Of course, there are breakthrough cases where cutting-edge tech and ideological purity align. LayerZero’s recent launch of the new public chain Zero aims to address enterprise scalability and interoperability while maintaining core decentralization and permissionless innovation principles.

But Zero’s real differentiation isn’t just architecture; it’s the organizational approach. Instead of building a one-size-fits-all network and expecting enterprises to adapt, it collaborates with key partners to design dedicated “Zones” for specific use cases like payments, settlements, and capital markets.

The architecture, team, and brand of LayerZero, along with their willingness to co-develop these applications, significantly reduce concerns from large traditional financial institutions. This combination has led firms like Citadel, DTCC, and ICE to become partners.

Founders often mistake enterprise resistance as mere conservatism or bureaucracy.

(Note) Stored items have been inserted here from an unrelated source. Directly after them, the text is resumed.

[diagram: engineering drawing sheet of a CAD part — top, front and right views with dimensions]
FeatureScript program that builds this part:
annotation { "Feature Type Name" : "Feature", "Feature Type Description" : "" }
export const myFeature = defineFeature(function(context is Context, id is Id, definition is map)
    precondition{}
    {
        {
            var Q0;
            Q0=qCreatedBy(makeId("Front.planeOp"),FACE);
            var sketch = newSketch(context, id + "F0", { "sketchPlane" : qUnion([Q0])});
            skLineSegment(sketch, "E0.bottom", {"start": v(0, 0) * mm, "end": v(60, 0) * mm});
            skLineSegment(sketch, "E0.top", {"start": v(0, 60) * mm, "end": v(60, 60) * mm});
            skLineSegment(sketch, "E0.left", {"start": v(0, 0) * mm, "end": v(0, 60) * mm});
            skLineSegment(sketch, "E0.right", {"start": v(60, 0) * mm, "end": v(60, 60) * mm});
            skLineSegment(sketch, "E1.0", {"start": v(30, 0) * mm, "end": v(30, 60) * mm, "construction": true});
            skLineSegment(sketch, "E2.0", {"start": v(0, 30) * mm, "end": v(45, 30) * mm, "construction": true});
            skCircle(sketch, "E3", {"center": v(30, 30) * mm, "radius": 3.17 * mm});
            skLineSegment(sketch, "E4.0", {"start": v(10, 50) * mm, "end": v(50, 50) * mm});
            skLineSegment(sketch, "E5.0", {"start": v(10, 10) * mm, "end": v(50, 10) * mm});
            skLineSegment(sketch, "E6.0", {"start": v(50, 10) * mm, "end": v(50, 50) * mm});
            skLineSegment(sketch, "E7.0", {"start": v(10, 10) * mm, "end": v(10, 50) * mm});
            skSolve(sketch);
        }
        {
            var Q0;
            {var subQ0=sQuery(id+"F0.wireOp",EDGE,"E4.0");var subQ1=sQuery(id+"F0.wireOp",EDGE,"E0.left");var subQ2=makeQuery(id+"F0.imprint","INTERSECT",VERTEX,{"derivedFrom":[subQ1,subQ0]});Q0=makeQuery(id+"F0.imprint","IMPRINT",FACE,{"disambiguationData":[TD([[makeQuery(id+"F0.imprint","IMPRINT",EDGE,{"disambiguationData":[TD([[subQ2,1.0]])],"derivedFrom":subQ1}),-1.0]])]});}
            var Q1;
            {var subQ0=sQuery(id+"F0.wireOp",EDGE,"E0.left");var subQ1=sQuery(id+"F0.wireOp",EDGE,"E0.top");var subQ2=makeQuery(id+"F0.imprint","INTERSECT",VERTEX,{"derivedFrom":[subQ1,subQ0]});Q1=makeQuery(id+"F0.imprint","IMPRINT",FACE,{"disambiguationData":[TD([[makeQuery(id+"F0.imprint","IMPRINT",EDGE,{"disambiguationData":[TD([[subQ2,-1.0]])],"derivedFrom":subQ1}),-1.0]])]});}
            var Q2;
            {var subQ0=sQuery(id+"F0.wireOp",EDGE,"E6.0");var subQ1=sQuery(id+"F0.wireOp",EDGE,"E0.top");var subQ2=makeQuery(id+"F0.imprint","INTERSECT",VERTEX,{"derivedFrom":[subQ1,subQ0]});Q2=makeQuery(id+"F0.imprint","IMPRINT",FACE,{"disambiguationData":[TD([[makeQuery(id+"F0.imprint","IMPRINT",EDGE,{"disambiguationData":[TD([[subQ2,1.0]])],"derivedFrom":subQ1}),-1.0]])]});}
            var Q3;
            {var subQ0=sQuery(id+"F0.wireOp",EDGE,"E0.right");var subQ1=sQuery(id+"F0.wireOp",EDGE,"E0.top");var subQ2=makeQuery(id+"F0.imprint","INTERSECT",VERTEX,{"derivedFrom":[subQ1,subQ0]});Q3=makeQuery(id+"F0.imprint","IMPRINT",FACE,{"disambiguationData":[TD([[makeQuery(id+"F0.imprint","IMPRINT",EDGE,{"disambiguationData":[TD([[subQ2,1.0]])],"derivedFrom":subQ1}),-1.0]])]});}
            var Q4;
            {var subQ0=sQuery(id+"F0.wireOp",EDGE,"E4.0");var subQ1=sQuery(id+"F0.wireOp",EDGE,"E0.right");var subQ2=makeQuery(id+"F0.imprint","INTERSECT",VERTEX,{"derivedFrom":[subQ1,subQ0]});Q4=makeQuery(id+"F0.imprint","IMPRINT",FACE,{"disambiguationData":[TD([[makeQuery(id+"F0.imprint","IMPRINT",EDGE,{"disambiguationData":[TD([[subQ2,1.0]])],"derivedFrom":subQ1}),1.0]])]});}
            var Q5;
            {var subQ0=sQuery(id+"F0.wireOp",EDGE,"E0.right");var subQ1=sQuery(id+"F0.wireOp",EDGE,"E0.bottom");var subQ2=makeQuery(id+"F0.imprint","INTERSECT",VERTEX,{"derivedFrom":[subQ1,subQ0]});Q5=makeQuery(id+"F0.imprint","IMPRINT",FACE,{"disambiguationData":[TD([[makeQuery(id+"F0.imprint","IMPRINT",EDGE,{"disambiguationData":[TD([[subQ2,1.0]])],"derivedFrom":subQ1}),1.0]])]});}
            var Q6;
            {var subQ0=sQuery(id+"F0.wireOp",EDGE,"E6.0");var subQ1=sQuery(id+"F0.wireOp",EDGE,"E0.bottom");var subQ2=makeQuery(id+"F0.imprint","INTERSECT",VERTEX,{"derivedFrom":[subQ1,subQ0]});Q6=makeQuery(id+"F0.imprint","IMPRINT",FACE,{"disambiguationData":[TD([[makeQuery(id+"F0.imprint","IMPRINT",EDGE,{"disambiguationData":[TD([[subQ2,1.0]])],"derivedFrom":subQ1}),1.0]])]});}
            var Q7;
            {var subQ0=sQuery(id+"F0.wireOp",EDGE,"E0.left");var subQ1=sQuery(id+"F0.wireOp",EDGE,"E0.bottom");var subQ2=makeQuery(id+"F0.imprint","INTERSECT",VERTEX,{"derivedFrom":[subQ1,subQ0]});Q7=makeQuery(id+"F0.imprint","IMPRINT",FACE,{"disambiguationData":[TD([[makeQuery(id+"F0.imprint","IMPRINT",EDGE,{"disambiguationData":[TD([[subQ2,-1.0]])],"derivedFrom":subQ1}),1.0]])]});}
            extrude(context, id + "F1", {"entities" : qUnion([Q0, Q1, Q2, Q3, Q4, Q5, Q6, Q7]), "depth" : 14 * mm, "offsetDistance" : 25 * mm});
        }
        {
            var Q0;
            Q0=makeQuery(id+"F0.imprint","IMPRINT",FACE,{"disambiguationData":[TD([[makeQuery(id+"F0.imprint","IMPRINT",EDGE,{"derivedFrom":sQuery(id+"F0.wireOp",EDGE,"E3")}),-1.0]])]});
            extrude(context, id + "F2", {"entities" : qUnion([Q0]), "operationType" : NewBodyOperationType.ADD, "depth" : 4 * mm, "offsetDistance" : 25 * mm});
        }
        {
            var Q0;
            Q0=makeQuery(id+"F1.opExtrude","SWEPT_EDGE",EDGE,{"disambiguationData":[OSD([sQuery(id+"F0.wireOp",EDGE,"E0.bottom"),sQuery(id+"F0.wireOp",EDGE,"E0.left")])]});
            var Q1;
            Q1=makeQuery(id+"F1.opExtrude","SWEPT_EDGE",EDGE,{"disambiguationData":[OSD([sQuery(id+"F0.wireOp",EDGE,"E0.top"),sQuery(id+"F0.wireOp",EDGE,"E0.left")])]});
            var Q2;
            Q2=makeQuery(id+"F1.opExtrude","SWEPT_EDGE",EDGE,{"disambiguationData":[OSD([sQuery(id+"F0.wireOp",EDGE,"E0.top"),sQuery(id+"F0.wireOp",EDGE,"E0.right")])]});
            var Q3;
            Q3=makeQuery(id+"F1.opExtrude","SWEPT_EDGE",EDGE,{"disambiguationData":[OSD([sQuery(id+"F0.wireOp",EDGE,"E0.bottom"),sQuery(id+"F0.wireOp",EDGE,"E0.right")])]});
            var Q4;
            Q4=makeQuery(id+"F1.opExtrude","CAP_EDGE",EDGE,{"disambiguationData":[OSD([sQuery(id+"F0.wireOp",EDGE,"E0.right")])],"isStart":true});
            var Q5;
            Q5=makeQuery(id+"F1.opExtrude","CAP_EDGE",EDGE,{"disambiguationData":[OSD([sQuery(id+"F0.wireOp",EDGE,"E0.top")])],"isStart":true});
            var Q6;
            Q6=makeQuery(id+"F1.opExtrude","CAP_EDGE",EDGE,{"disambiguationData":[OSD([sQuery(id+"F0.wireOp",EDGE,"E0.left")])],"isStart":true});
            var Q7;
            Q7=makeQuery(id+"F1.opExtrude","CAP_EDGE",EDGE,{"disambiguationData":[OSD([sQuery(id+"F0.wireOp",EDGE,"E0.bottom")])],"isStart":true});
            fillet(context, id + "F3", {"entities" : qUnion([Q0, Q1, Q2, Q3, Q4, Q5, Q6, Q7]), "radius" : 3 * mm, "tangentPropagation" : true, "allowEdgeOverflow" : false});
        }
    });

Sometimes that’s true, but often there’s another reason: most institutions are rational, aiming to sustain operations. Their design goal is to preserve capital, protect reputation, and withstand scrutiny.

In such environments, winning technology isn’t necessarily the most elegant or ideologically pure—it’s the one that best fits the enterprise’s current state.

These realities help us understand the long-term potential of blockchain infrastructure in the enterprise sector.

Transformation rarely happens overnight. Look at the “digital transformation” of the 2010s: despite existing for years, most large companies still modernized core systems gradually, often spending huge sums on consulting. Large-scale digital transformation is a step-by-step process—integrating carefully, expanding based on proven use cases, rather than complete overnight replacement. That’s the reality of enterprise change.

Successful founders are those who understand how to implement in phases, not those demanding a full vision from the start.